Gaat we uit van nietigheid dan kan ook de verhuurder zich erop beroepen dat de huurbeëindigingsovereenkomst te vroeg is gesloten. Hij zal dat alleen doen tegenover een beroep van de huurder op die overeenkomst (dus als verweer tegen bijvoorbeeld een vordering tot betaling van de huurprijs). De beschermingsstrekking van de regel is hier niet in geding. In verband daarmee is het aannemelijk dat we het beroep van de verhuurder op de omstandigheid dat de huurbeëindigingsovereenkomst te vroeg is gesloten in dit geval moeten opvatten als een betwisting van de door de huurder gestelde beëindiging. Volgens de hoofdregel van art. 150 Rv draagt dus de huurder niet alleen van het feit dat partijen met wederzijds goedvinden zijn overeengekomen de huurovereenkomst te beëindigen de bewijslast, maar ook van de geldigheidsvoorwaarde dat die overeenkomst is tot stand gekomen na de totstandkoming van de huurovereenkomst.
Voetnoten
1.
Daarmee is de zaak niet zonder meer beslist.
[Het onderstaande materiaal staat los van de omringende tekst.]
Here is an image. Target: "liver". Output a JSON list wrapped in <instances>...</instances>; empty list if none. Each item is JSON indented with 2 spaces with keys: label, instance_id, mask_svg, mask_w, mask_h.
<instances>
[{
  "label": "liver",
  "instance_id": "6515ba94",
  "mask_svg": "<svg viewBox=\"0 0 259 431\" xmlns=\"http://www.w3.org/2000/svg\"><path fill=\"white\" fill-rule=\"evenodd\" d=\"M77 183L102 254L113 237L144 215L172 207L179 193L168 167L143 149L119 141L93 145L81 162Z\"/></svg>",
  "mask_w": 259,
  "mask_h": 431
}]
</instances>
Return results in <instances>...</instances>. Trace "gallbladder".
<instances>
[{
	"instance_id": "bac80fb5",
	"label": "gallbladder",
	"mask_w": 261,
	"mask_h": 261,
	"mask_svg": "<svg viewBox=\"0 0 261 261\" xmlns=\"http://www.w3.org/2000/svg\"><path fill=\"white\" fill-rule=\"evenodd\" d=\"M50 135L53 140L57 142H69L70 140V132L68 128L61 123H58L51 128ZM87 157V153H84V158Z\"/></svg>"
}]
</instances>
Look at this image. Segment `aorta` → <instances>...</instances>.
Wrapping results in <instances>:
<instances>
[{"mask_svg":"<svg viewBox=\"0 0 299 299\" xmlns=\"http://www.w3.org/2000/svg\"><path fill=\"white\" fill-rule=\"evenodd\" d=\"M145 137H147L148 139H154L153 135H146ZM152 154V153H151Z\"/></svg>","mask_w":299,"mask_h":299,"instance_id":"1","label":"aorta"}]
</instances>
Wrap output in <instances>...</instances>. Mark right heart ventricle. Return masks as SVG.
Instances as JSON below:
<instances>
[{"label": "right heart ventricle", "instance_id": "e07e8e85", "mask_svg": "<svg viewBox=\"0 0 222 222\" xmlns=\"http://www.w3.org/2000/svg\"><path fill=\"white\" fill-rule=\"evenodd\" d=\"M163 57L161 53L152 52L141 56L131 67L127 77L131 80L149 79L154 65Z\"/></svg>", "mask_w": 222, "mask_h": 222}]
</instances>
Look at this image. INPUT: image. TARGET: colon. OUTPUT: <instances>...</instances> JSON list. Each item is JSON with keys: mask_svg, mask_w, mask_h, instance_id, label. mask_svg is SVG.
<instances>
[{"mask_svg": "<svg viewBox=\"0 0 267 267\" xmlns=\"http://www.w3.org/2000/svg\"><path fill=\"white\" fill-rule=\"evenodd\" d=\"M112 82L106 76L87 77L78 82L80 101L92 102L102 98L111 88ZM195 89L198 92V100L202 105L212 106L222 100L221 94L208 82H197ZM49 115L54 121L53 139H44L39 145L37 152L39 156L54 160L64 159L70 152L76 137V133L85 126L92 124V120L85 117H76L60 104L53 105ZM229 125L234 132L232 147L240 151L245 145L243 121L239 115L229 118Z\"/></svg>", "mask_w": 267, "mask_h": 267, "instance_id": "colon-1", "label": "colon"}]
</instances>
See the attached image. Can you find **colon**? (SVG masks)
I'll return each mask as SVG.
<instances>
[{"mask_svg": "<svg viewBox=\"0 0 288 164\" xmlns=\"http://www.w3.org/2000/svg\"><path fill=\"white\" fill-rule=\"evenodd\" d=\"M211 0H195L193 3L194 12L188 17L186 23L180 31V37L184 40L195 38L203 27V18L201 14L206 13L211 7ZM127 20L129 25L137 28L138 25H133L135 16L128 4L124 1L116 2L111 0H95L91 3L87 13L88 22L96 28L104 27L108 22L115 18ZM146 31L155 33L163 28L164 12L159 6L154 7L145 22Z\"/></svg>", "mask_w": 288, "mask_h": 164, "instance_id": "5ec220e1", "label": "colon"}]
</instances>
Volgens de rechtspraak van de Hoge Raad moet de rechter ambtshalve onderzoeken of een ongeldige opzegging dient te worden geconverteerd (art. 3:42 BW) in een geldige: HR 25 maart 1994, NJ 1994/391 (Duivenvoorden/Schön).
2.
Asser/Rossel & Heisterkamp 7-II 2017/596 lijkt ervan uit te gaan dat als de opzegging de wederpartij heeft bereikt, het vormgebrek geen gevolg heeft. Vergelijk ook Hof ’s-Hertogenbosch 2 december 2014, ECLI:NL:GHSHE:2014:5097, WR 2015/97, m.nt. W.J.M. Sengers.
3.
Zie Ter Heide, Stelplicht & Bewijslast, commentaar op art. 3:37 BW, met nuances.
4.
Daarmee is de zaak niet zonder meer beslist. Volgens de rechtspraak van de Hoge Raad moet de rechter ambtshalve onderzoeken of een ongeldige opzegging dient te worden geconverteerd (art. 3:42 BW) in een geldige: HR 25 maart 1994, NJ 1994/391 (Duivenvoorden/Schön). Vgl. Asser/Rossel & Heisterkamp 7-II 2017/598.
5.
Vrolijk, GS Huurrecht, art. 7:293 BW, aant. 4.1 spreekt in termen van een geldigheidsvoorwaarde, daarmee suggererend dat sprake is van nietigheid. In verband met art. 7:291 BW lijkt ook vernietigbaarheid zeer wel verdedigbaar. Ook Asser/Rossel & Heisterkamp 7-II 2017/600 gaat uit van (door de huurder in te roepen) vernietigbaarheid.
6.
HR 16 maart 2007, NJ 2008/219 (Wooning/Wooning), m.nt. C.J.M. Klaassen.